------ Selected extract ------

Despite this, I refuse to see myself as a victim and urge anyone who has faced similar circumstances to do the same. We are survivors, our experiences shaping us but not defining us.
The sting of abandonment and rejection might have scarred my past, but they aren't the hues with which I paint my future. Life, in its beautiful complexity, is a journey of continuous evolution and growth, and I have chosen to learn from my experiences rather than be hindered by them.
Today, I stand on the threshold of an exciting new chapter. My wife is expecting our first child, baby Leo, in less than a month. The anticipation elicits a whirlwind of emotions: joy, excitement, fear, and, most importantly, determination.
Determined not to reiterate the errors of the past, I am resolute in being a present, loving, and nurturing father. I aspire to imbue Leo with the same values of hard work and perseverance that Bob taught me. Above all, I want him to grow up secure, knowing his father loves him unconditionally.
I salute you to all the dads out there doing their best, showing up daily for their children, not being perfect but striving ideally. Your dedication, love, and strength are acknowledged and appreciated.
Come next year, I'll be commemorating my first Father's Day. It's not the cards or gifts I eagerly anticipate but the invaluable opportunity to be a dad, to shape a life, and to love with all my heart. That, for me, encapsulates the essence of Father's Day.

------ Given entries ------

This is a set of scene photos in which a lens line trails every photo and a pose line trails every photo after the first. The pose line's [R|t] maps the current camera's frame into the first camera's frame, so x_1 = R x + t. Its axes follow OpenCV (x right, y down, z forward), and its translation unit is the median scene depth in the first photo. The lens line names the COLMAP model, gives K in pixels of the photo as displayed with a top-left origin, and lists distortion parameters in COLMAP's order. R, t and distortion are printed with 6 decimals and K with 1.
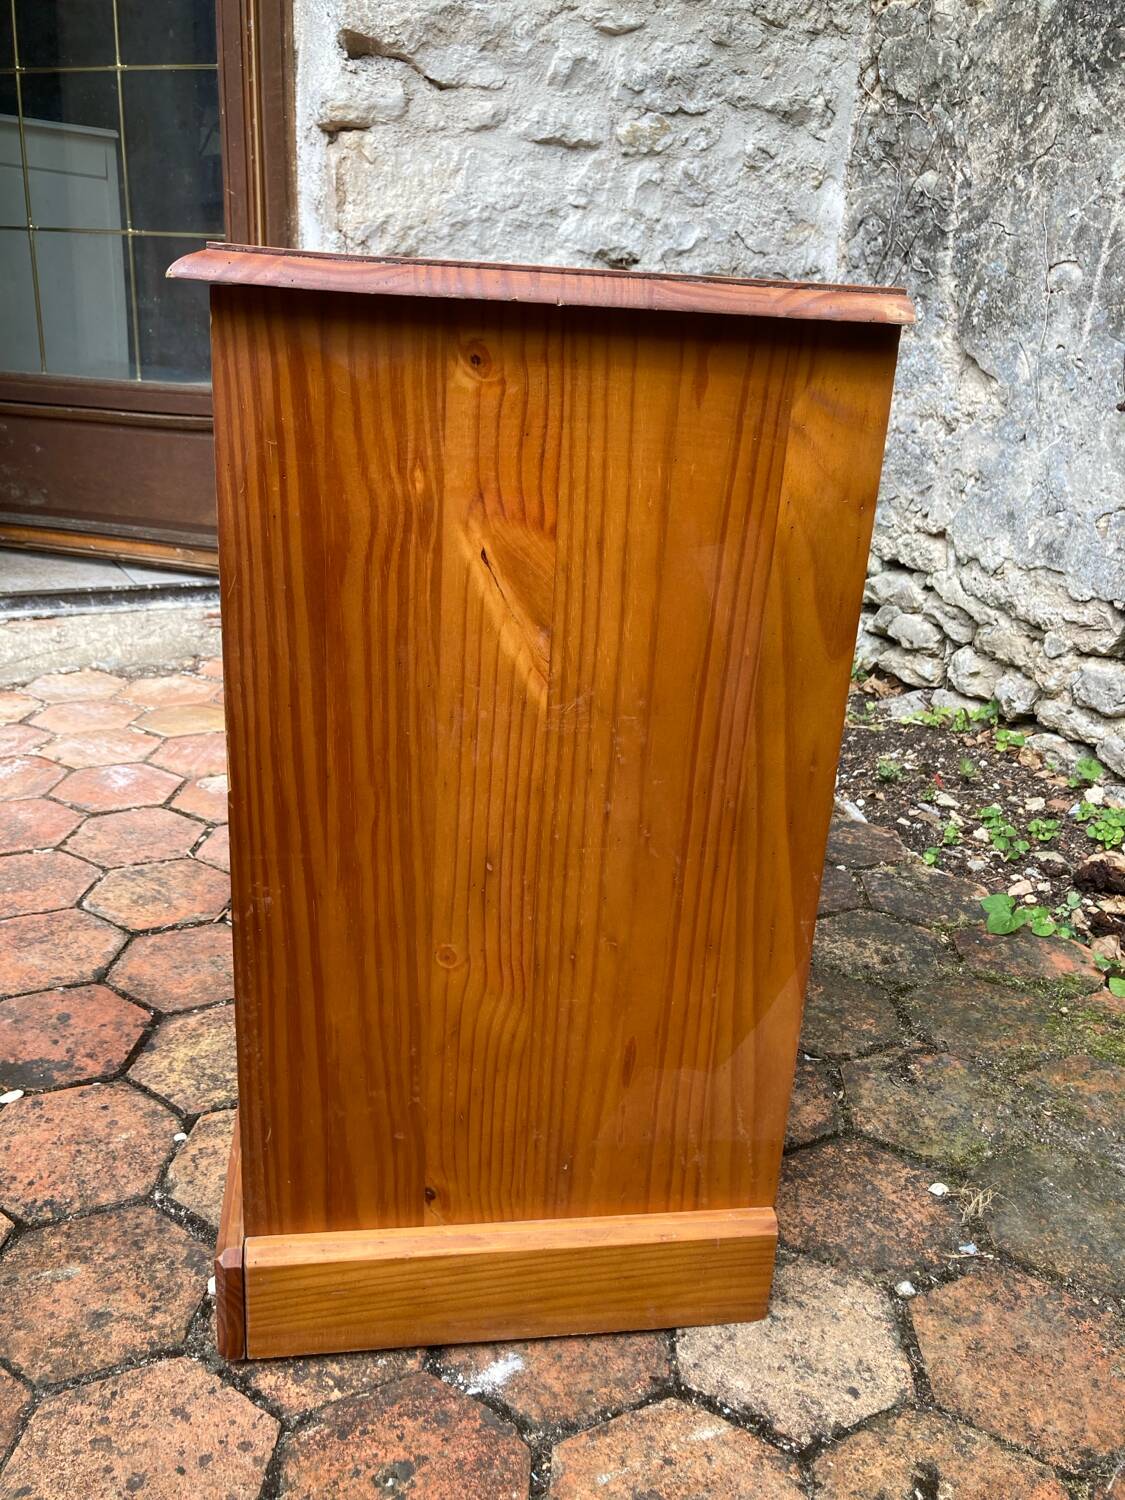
lens RADIAL K [[1237.6, 0, 554.6], [0, 1237.6, 739.9], [0, 0, 1]] dist [0.016263, -0.015542]
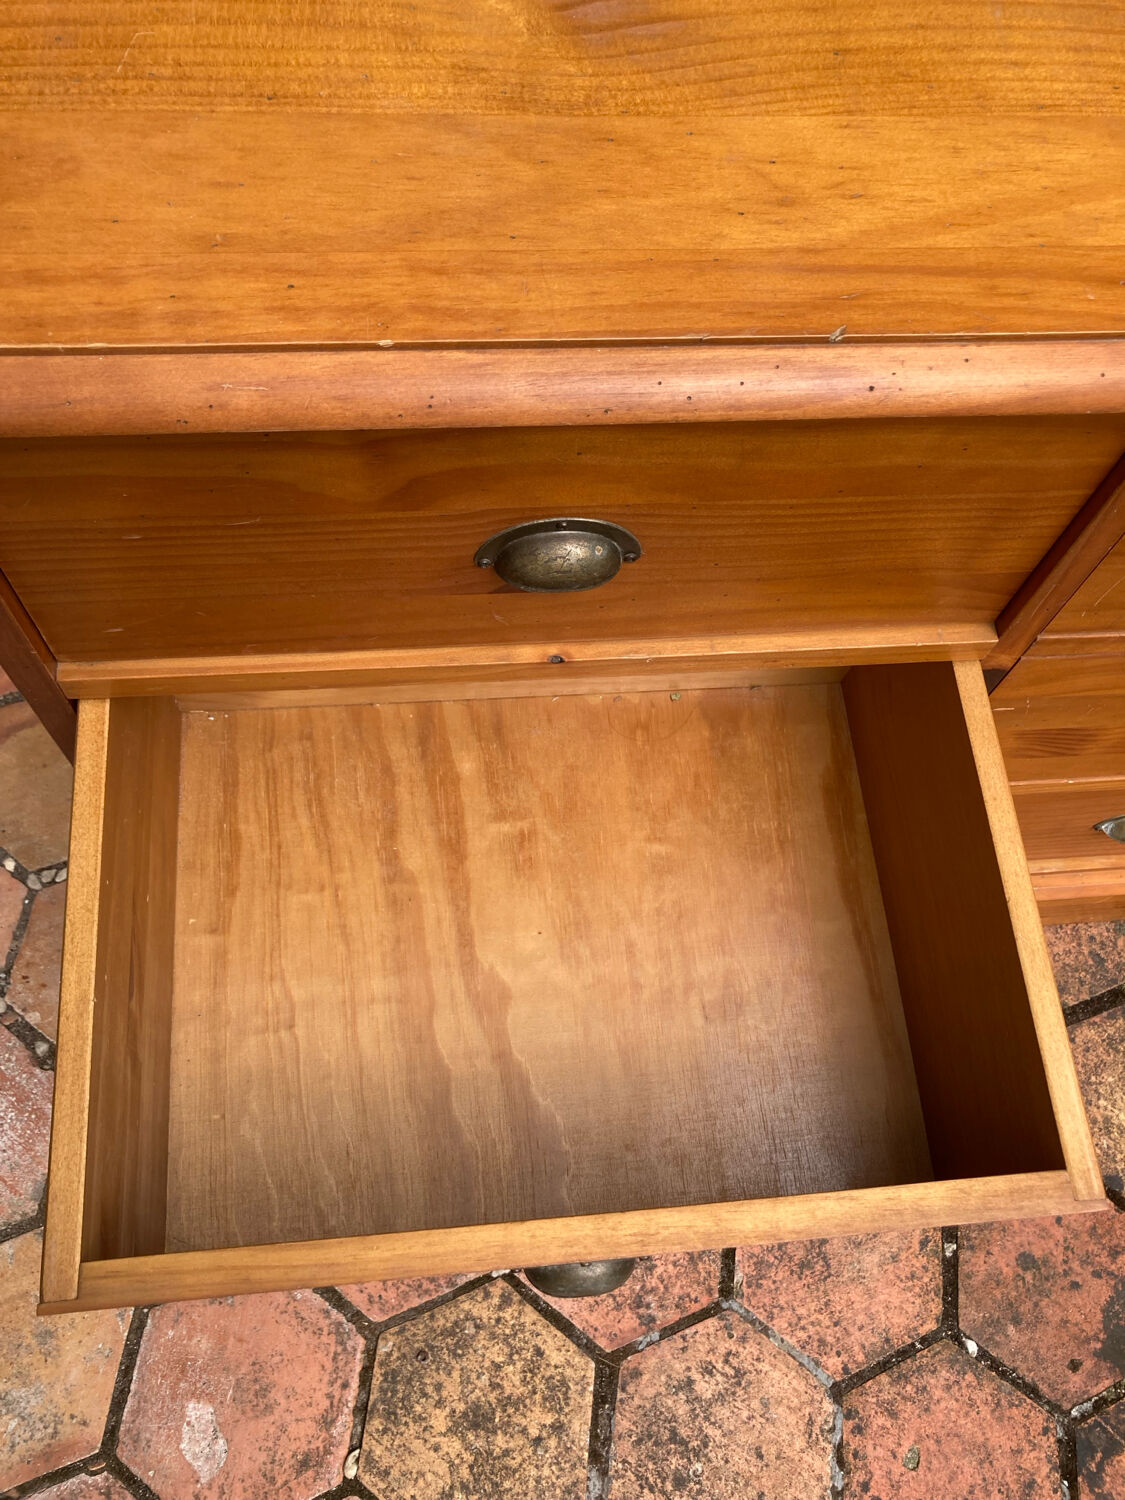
lens RADIAL K [[1237.6, 0, 571.1], [0, 1237.6, 741.2], [0, 0, 1]] dist [0.016263, -0.015542]
pose [[0.550776, -0.754137, 0.357665, -0.328232], [0.237725, 0.552509, 0.798887, -0.365433], [-0.800083, -0.354982, 0.483586, 0.541429]]
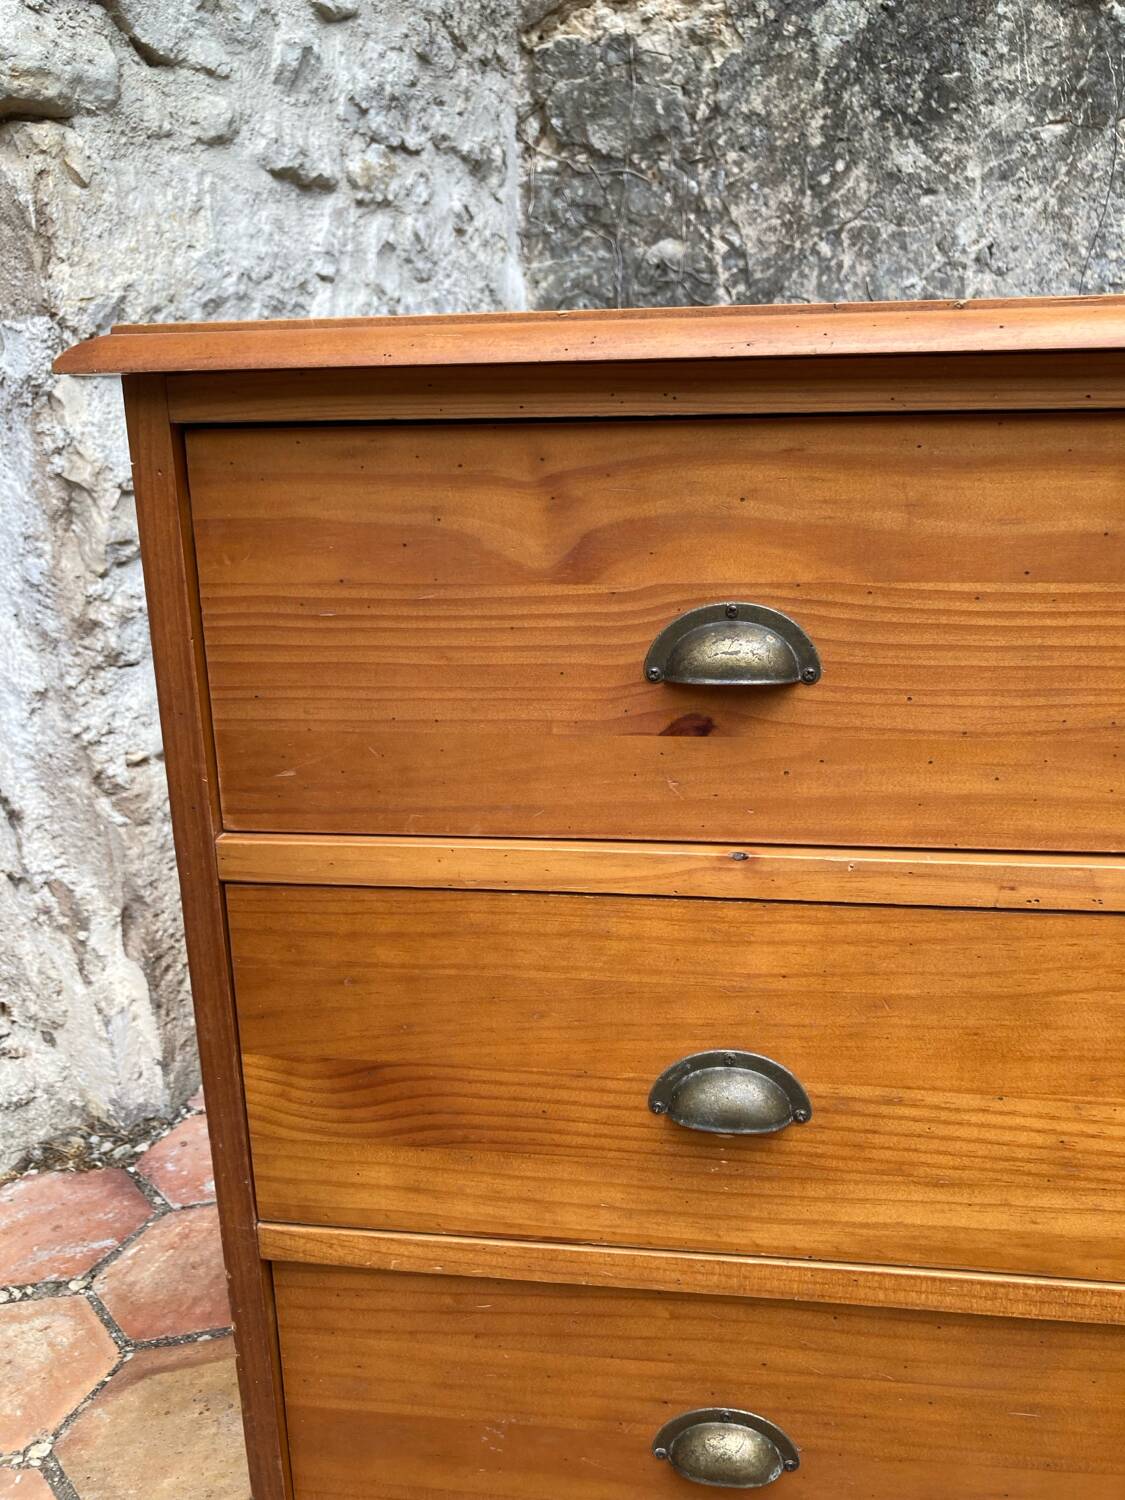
lens RADIAL K [[1237.6, 0, 565.8], [0, 1237.6, 735.5], [0, 0, 1]] dist [0.016263, -0.015542]
pose [[0.722633, -0.234196, 0.650350, -0.389995], [0.289953, 0.956779, 0.022363, -0.199084], [-0.627478, 0.172411, 0.759306, 0.519522]]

------

- **Task statement**:
Please retype the Father's Day passage, starting with "Determined not to" and going on through "loves him unconditionally.".

- **Solution for this task**:
Determined not to reiterate the errors of the past, I am resolute in being a present, loving, and nurturing father. I aspire to imbue Leo with the same values of hard work and perseverance that Bob taught me. Above all, I want him to grow up secure, knowing his father loves him unconditionally.